Traits simples, messages brefs, symboles, couleurs vives et contrastées, alliés à un humour bon enfant sont quelques-unes des caractéristiques des œuvres de Véronique Barthe empruntées au langage des mass media. De cette communication, l’artiste s’approprie également le procédé de création numérique et le tirage monumental similaire à celui des affichages urbains. Elle parachève ce rapprochement avec la série Morose, la déclinaison du mot sur stickers se référant à l’objet publicitaire multiple, diffusable et autocollant.

Toutefois, depuis les années 80 et 90, le sticker est aussi devenu un outil de la contre-culture dans les domaines militants et artistiques. Outil de communication alternatif, il constitue pour ses utilisateurs une pratique discrète et légère permettant néanmoins d’investir l’espace commun. Or l’exposition peut être définie comme un espace commun car elle constitue à la fois un média6 – compte tenu de sa capacité à investir les stratégies de la communication dans les trois dimensions – et un rituel social. L’exposition, en étant média et lieu du regard collectif, donne donc au travail de Véronique Barthe une nouvelle signification quant à l’opposition sphère privée-sphère publique. Le sentiment amoureux, d’ordinaire intime et secret fait, dès lors qu’il est exposé, l’objet d’une transmission dans l’espace commun et d’une appropriation collective.

Chez Véronique Barthe, la confidence se vêt des atours de la diffusion publique à travers un complexe jeu de mise en abyme : la parole intime traduite par des clichés du langage amoureux est transmise via des codes et des outils de la communication de masse au sein du média que constitue l’exposition. L’artiste entraîne ainsi le spectateur dans des montagnes russes entre sphère privée et sphère publique et ce d’autant plus que le choix des tirages entretient cette ambivalence : dimensions monumentales et tirages multiples rappelant la publicité mais fragilité des panneaux et possible appropriation intime des stickers qui tiennent au creux de la main, au fond de la poche.



Julie Martin, janvier 2010



1 Joseph Kosuth, One and Three Chairs, 1965. Dans cette œuvre, une chaise est placée entre sa photographie et sa définition rapportée d’un dictionnaire. L’ensemble est la triple représentation d’une même chose sans qu’il y ait une répétition formelle.

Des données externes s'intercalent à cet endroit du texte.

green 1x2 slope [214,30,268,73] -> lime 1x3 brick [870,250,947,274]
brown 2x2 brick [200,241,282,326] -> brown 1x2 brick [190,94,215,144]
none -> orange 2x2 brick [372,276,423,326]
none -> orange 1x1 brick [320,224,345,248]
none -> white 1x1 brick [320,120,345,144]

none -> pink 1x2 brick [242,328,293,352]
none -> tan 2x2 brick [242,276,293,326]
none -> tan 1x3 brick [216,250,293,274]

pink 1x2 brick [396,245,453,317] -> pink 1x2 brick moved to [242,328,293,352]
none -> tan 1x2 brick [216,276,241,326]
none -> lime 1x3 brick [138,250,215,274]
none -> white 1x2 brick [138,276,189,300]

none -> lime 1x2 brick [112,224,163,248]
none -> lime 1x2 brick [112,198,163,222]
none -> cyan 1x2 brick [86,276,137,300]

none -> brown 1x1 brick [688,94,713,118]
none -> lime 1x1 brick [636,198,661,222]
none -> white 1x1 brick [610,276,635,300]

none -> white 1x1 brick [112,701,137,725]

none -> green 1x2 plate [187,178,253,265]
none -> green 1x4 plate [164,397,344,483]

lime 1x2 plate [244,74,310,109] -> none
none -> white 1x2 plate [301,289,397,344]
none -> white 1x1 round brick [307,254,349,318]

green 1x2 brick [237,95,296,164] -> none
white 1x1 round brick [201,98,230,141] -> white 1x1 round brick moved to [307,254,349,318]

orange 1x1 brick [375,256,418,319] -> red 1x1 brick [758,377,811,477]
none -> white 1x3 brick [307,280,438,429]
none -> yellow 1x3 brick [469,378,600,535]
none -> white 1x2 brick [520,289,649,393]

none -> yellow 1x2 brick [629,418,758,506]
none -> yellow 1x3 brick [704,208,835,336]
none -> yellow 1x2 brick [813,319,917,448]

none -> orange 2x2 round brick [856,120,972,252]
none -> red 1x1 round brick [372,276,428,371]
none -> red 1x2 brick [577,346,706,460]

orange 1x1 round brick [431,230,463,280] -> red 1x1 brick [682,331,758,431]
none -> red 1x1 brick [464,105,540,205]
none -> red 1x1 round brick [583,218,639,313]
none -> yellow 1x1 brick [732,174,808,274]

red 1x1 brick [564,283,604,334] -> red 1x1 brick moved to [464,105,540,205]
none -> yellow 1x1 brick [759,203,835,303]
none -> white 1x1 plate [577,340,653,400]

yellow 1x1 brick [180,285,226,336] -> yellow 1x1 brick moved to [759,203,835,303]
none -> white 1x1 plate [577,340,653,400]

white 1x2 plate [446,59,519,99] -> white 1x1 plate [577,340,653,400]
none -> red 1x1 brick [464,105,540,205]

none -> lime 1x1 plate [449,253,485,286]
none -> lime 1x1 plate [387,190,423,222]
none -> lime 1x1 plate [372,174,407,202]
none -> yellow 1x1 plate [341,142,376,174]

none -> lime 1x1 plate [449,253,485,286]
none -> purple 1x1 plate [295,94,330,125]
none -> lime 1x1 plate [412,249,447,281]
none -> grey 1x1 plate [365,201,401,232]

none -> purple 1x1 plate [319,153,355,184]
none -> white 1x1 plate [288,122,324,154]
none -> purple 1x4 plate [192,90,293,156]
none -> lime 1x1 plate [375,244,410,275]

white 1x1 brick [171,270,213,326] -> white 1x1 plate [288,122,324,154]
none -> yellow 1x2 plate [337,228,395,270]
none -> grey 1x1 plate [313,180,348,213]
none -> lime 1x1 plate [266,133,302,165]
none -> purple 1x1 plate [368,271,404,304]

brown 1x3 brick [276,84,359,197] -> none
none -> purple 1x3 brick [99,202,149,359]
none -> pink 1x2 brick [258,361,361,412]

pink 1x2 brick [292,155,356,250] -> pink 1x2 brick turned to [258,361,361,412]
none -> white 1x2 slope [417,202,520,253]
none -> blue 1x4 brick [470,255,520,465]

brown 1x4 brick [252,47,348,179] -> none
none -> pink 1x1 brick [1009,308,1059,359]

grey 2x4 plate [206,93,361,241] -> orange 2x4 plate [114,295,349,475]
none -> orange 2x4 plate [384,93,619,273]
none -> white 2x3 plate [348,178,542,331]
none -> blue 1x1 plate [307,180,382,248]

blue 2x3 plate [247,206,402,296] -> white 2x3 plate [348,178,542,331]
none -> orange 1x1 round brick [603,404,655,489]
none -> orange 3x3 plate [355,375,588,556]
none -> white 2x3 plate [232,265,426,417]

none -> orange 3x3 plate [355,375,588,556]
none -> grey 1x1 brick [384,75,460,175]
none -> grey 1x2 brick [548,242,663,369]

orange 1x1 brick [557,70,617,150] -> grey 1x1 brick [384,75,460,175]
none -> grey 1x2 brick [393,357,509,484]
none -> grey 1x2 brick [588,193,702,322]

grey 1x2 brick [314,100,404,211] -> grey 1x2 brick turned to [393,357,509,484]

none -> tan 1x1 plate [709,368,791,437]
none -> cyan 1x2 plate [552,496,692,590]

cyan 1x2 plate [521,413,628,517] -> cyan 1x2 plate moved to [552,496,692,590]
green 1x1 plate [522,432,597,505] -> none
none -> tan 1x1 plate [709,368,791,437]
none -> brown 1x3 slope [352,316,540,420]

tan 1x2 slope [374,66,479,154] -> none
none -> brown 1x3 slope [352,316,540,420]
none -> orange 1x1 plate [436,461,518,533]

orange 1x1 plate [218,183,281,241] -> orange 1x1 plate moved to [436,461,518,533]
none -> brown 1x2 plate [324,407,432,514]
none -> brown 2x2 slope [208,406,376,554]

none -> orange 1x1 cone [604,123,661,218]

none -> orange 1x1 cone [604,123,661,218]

2 Dans ses Date paintings, On Kawara note la date du jour sur un fond monochrome. Il se fixe de réaliser l’œuvre en 24h et de représenter la date suivant les normes du pays dans lequel il se trouve.


3 Entendu dans son sens restrictif, l’art conceptuel produit une définition de l’œuvre d’art. Kosuth écrit « être artiste aujourd’hui signifie s’interroger sur l’entité art » in Rose, Arthur, « Four interviews », Arts Magazine, fév. 1969.


4 Cette méthode psychothérapeutique consiste à réveiller le souvenirs enfouis du patient, à l’origine de ses troubles, générant ainsi une décharge émotionnelle libératrice.


5 Morose est constitué d’un ensemble de stickers colorés sur lesquels le terme « morose » est décliné écrit en rose.


6 Voir Davallon, Jean, L’Exposition à l’œuvre, Stratégies de communication et médiation symbolique, Paris, L’Harmattan, 1999.